Spark – Write Dataset to JSON file

Dataset class provides an interface for saving the content of the non-streaming Dataset out into external storage. JSON is one of the many formats it provides. In this tutorial, we shall learn to write Dataset to a JSON file.

Steps to Write Dataset to JSON file in Spark

To write Spark Dataset to JSON file

  1. Apply write method to the Dataset.
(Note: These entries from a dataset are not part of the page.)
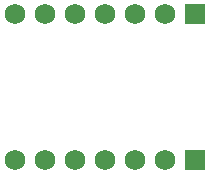
<source format=gbs>
G04*
G04 #@! TF.GenerationSoftware,Altium Limited,Altium Designer,23.2.1 (34)*
G04*
G04 Layer_Color=16711935*
%FSLAX44Y44*%
%MOMM*%
G71*
G04*
G04 #@! TF.SameCoordinates,7A8B7A28-FB81-42DE-AEC7-513869FFDE84*
G04*
G04*
G04 #@! TF.FilePolarity,Negative*
G04*
G01*
G75*
%ADD29C,1.7500*%
%ADD30R,1.7500X1.7500*%
D29*
X175260Y86360D02*
D03*
X149860Y209550D02*
D03*
X200660D02*
D03*
X226060D02*
D03*
X175260D02*
D03*
X124460D02*
D03*
X99060D02*
D03*
X149860Y86360D02*
D03*
X200660D02*
D03*
X226060D02*
D03*
X124460D02*
D03*
X99060D02*
D03*
D30*
X251460Y209550D02*
D03*
Y86360D02*
D03*
M02*

</source>
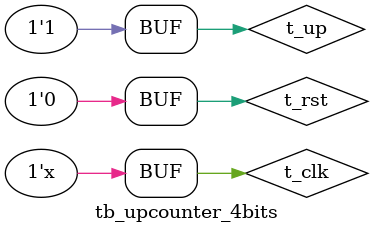
<source format=v>
module tb_upcounter_4bits;

reg t_clk;
reg t_rst;
reg t_up;
wire [3:0] t_q;


upcounter_4bits t_upcounter_4bits
(
	.clk(t_clk),
	.rst(t_rst),
	.up(t_up),
	.q(t_q)
);


initial
begin
	t_clk = 1'b1;
	t_rst = 1'b1;
	t_up = 1'b0;
end

always
begin
	#3 t_clk = ~t_clk;
end

initial
begin
	#3  t_rst = 1'b0; t_up = 1'b1;
	#30 t_up = 1'b0;
	#9  t_up = 1'b1;
	#15 t_rst = 1'b1;
	#18 t_rst = 1'b0;
	#24 t_rst = 1'b1;
	#3  t_rst = 1'b0;
end

endmodule
	
	
	

	
</source>
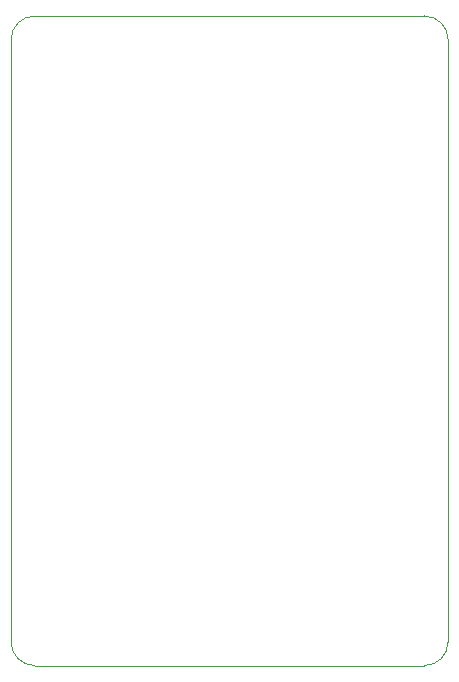
<source format=gbr>
%TF.GenerationSoftware,Altium Limited,Altium Designer,25.5.2 (35)*%
G04 Layer_Color=0*
%FSLAX45Y45*%
%MOMM*%
%TF.SameCoordinates,04C475F5-62FD-4A33-8D44-780EF8A6E366*%
%TF.FilePolarity,Positive*%
%TF.FileFunction,Profile,NP*%
%TF.Part,Single*%
G01*
G75*
%TA.AperFunction,Profile*%
%ADD47C,0.02540*%
D47*
Y200000D02*
X-2Y5300000D01*
D02*
G02*
X200000Y5500000I200001J-1D01*
G01*
X3500000D01*
D02*
G02*
X3700000Y5300000I0J-200000D01*
G01*
Y200000D01*
D02*
G02*
X3500000Y0I-200000J-0D01*
G01*
X200000Y-0D01*
D02*
G02*
X0Y200000I0J200000D01*
G01*
%TF.MD5,4c2522913ccf8faa87db8c728f077a2e*%
M02*

</source>
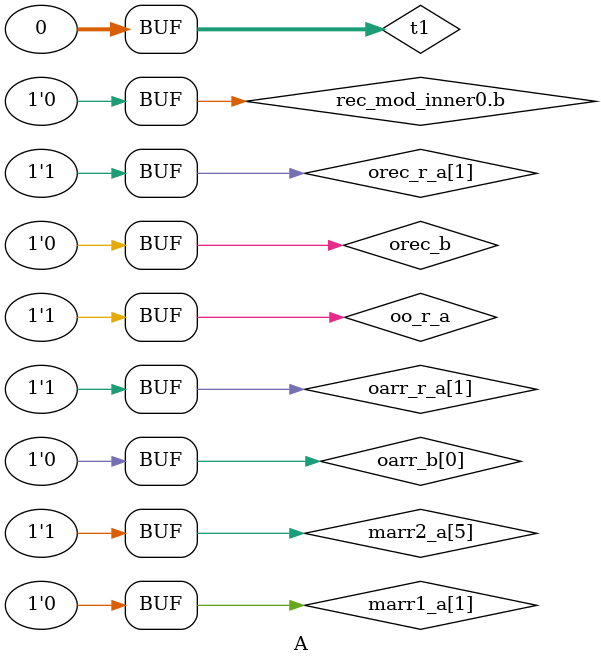
<source format=sv>

module B_top // "b_mod"
(
);


//------------------------------------------------------------------------------
// Child module instances

A a_mod
(

);

endmodule



//==============================================================================
//
// Module: A (test_array_method2.cpp:113:5)
//
module A // "b_mod.a_mod"
(
);

// Variables generated for SystemC signals
logic signed [31:0] t0;
logic signed [31:0] t1;

//------------------------------------------------------------------------------
// Method process: rec_mod_arr1 (test_array_method2.cpp:45:5) 

// Process-local variables
logic marr1_a[2];
logic marr2_a[2][3];
logic signed [31:0] marr1_b[2];
logic signed [31:0] marr2_b[2][3];

always_comb 
begin : rec_mod_arr1     // test_array_method2.cpp:45:5
    integer c;
    marr1_a[1] = '0;
    marr2_a[1][2] = !marr1_a[1];
    c = 32'(marr2_b[1][0] + marr1_b[0]);
    t0 = c;
end

//------------------------------------------------------------------------------
// Method process: rec_mod_inner0 (test_array_method2.cpp:79:5) 

// Process-local variables
logic oo_r_a;

always_comb 
begin : rec_mod_inner0     // test_array_method2.cpp:79:5
    logic b;
    oo_r_a = 1;
    b = !oo_r_a;
    t1 = b;
end

//------------------------------------------------------------------------------
// Method process: rec_mod_inner1 (test_array_method2.cpp:88:5) 

// Process-local variables
logic oarr_b[2];
logic oarr_r_a[2];

always_comb 
begin : rec_mod_inner1     // test_array_method2.cpp:88:5
    oarr_b[0] = '0;
    oarr_r_a[1] = !oarr_b[0];
end

//------------------------------------------------------------------------------
// Method process: rec_mod_inner2 (test_array_method2.cpp:102:5) 

// Process-local variables
logic orec_b;
logic orec_r_a[3];

always_comb 
begin : rec_mod_inner2     // test_array_method2.cpp:102:5
    orec_b = '0;
    orec_r_a[1] = !orec_b;
end

endmodule



</source>
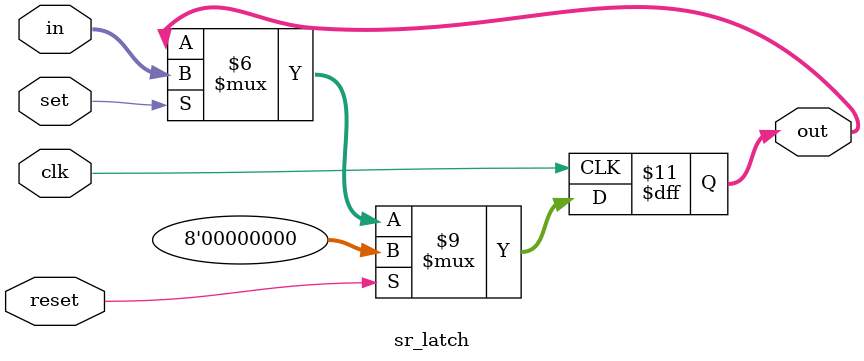
<source format=v>


module sr_latch(in, out, clk, set, reset);
	parameter WIDTH = 8;


	//data lines
	input [WIDTH-1:0] in;
	output reg [WIDTH-1:0] out;

	//control signals
	input clk, set, reset;

	initial begin
		out = 0;
	end

	always @(posedge clk) begin
		if(reset == 1'b1) out <= 0;
		else if(set == 1'b1) out <= in;
		else out <= out;
	end // always @(posedge clk)

endmodule

</source>
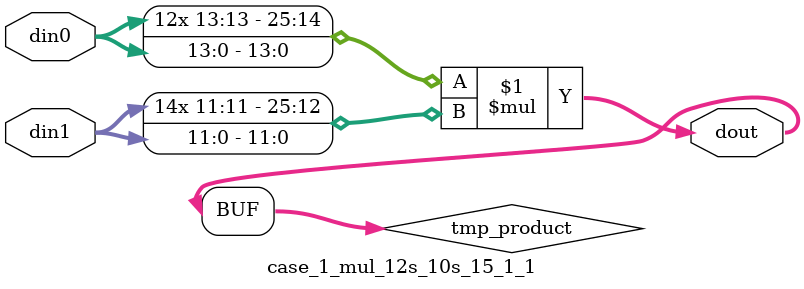
<source format=v>

`timescale 1 ns / 1 ps

 module case_1_mul_12s_10s_15_1_1(din0, din1, dout);
parameter ID = 1;
parameter NUM_STAGE = 0;
parameter din0_WIDTH = 14;
parameter din1_WIDTH = 12;
parameter dout_WIDTH = 26;

input [din0_WIDTH - 1 : 0] din0; 
input [din1_WIDTH - 1 : 0] din1; 
output [dout_WIDTH - 1 : 0] dout;

wire signed [dout_WIDTH - 1 : 0] tmp_product;



























assign tmp_product = $signed(din0) * $signed(din1);








assign dout = tmp_product;





















endmodule

</source>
Write method offers many data formats to be written to.
    Dataset.write()
  2. Use json and provide the path to the folder where JSON file has to be created with data from Dataset.
    Dataset.write().json(pathToJSONout)

Example – Spark – Write Dataset to JSON file

In the following Java Example, we shall read some data to a Dataset and write the Dataset to JSON file in the folder specified by the path.

WriteDataSetToJSON.java

</>
Copy
import java.io.Serializable;

import org.apache.spark.sql.Dataset;
import org.apache.spark.sql.Encoder;
import org.apache.spark.sql.Encoders;
import org.apache.spark.sql.SparkSession;

public class WriteDataSetToJSON {
	public static class Employee implements Serializable{
		public String name;
		public int salary;
	}

	public static void main(String[] args) {
		// configure spark
		SparkSession spark = SparkSession
				.builder()
				.appName("Spark Example - Write Dataset to JSON File")
				.master("local[2]")
				.getOrCreate();

		Encoder<Employee> employeeEncoder = Encoders.bean(Employee.class);
		String jsonPath = "data/employees.json";
		Dataset<Employee> ds = spark.read().json(jsonPath).as(employeeEncoder);
		
		// write dataset to JSON file
		ds.write().json("data/out_employees/");
	}
}

Output

A folder /out_employees/ is created with a JSON file and status if SUCCESS or FAILURE.

Spark Write Dataset to JSON file

Conclusion

In this Spark TutorialWrite Dataset to JSON file, we have learnt to use write() method of Dataset class and export the data to a JSON file using json() method.